Studio album by Rosinha de Valença
- Released: 1971
- Length: 32:31
- Label: RCA Victor
- Producer: Luís Vagner [pt] João Costa Netto

Rosinha de Valença chronology
| Rosinha Apresenta Ipanema Beat (1970) | Um Violão em Primeiro Plano (1971) | Rosinha de Valença (1973) |

= Um Violão em Primeiro Plano =

1971 album by Rosinha de Valença

Um Violão em Primeiro Plano is the third album by Brazilian artist Rosinha de Valença, released by RCA Victor in 1971.

== Background ==
Released in 1971 by the artist Rosinha de Valença, the album Um violão em primeiro plano is the Rio de Janeiro-based singer’s third album. Produced by Luís Vagner and João Costa Netto, the album was distributed by RCA Victor. Among the songs recorded by Rosinha on the album were compositions by Brazilian musicians, including Caetano Veloso, Dorival Caymmi, Luiz Gonzaga, Antônio Carlos & Jocáfi, Edu Lobo, and Gilberto Gil, as well as Americans George Gershwin, Ira Gershwin, and DuBose Heyward. Only the song Tema Espanhol was written by Rosinha.

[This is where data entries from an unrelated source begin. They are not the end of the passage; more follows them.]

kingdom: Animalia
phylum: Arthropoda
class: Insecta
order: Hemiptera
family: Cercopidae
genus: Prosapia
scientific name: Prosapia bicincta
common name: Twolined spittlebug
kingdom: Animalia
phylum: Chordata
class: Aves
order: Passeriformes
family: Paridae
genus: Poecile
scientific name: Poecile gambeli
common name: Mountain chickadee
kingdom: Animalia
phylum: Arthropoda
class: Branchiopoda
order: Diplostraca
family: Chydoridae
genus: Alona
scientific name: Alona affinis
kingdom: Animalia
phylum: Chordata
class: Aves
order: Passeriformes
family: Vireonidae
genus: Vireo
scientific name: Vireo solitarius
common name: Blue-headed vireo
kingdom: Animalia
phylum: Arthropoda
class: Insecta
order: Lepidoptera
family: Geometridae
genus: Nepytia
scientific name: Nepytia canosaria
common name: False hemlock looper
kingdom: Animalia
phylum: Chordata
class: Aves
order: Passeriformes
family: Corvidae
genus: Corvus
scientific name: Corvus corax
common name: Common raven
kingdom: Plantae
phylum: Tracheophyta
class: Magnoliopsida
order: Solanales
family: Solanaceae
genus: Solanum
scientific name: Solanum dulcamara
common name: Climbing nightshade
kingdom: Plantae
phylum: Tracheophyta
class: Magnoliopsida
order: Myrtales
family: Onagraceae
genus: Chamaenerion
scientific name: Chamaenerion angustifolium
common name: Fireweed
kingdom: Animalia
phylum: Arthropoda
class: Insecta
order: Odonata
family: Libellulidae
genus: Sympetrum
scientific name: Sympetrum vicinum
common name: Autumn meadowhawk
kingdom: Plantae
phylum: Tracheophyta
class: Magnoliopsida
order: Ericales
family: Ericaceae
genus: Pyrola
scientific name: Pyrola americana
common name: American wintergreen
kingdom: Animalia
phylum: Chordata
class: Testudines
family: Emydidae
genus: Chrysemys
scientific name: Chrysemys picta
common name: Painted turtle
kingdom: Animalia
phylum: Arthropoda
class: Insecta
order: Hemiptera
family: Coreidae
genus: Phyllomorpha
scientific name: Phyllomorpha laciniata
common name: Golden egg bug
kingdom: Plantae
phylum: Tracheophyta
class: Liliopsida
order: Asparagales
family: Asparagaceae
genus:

In an interview with Jornal do Brasil about the album’s production, she said, “I’m going to make this album using only the acoustic guitar. With backing, but only the acoustic guitar.”

== Tracks ==

Faixas
| No. | Title | Music | Length |
|---|---|---|---|
| 1. | "Asa Branca" | Luiz Gonzaga, Humberto Teixeira | 4:13 |
| 2. | "London, London" | Caetano Veloso | 2:45 |
| 3. | "Mudei de Idéia" | Antônio Carlos, Jocáfi | 2:05 |
| 4. | "Zanzibar" | Edu Lobo | 2:16 |
| 5. | "Boi Ta-Tá" | Messias dos Santos, Eugênio Malta | 2:27 |
| 6. | "Marinheiro Só" | Caetano Veloso | 2:38 |
| 7. | "Summertime" | George Gershwin, Ira Gershwin, DuBose Heyward | 3:03 |
| 8. | "De Conversa em Conversa" | Lúcio Alves, Haroldo Barbosa | 1:54 |
| 9. | "One O'Clock Last Morning, 20th April 1970" | Gilberto Gil | 2:39 |
| 10. | "O Samba da Minha Terra" | Dorival Caymmi | 2:14 |
| 11. | "Concierto de Aranjuez" | Joaquín Rodrigo | 2:46 |
| 12. | "Tema Espanhol" | Rosinha de Valença, Celinho | 3:29 |
| Total length: |  |  | 32:31 |

== Release ==
The album was released on vinyl by RCA Victor in 1971. In 2004, a new CD edition was released under the supervision of musician Charles Gavin, distributed by BMG Brasil. In 2021, the Rio de Janeiro-based label Rocinante released a new vinyl edition of the album in honor of the 80th anniversary of Rosinha’s birth.

== Legacy ==
In 2021, journalist and music critic Mauro Ferreira, in his blog on G1, described the album as “one of the most significant releases in the artist's discography.” In a poll conducted in May 2022, the album ranked 254th on a list of the 500 best Brazilian albums, according to a survey of more than 160 music experts conducted by the Discoteca Básica podcast. It was the only album by Rosinha to be mentioned in the poll.

== Personnel ==
The following musicians contributed to the album:

- Rosinha de Valença: acoustic guitar, voice;
- Martinho da Vila: vocals (track 6).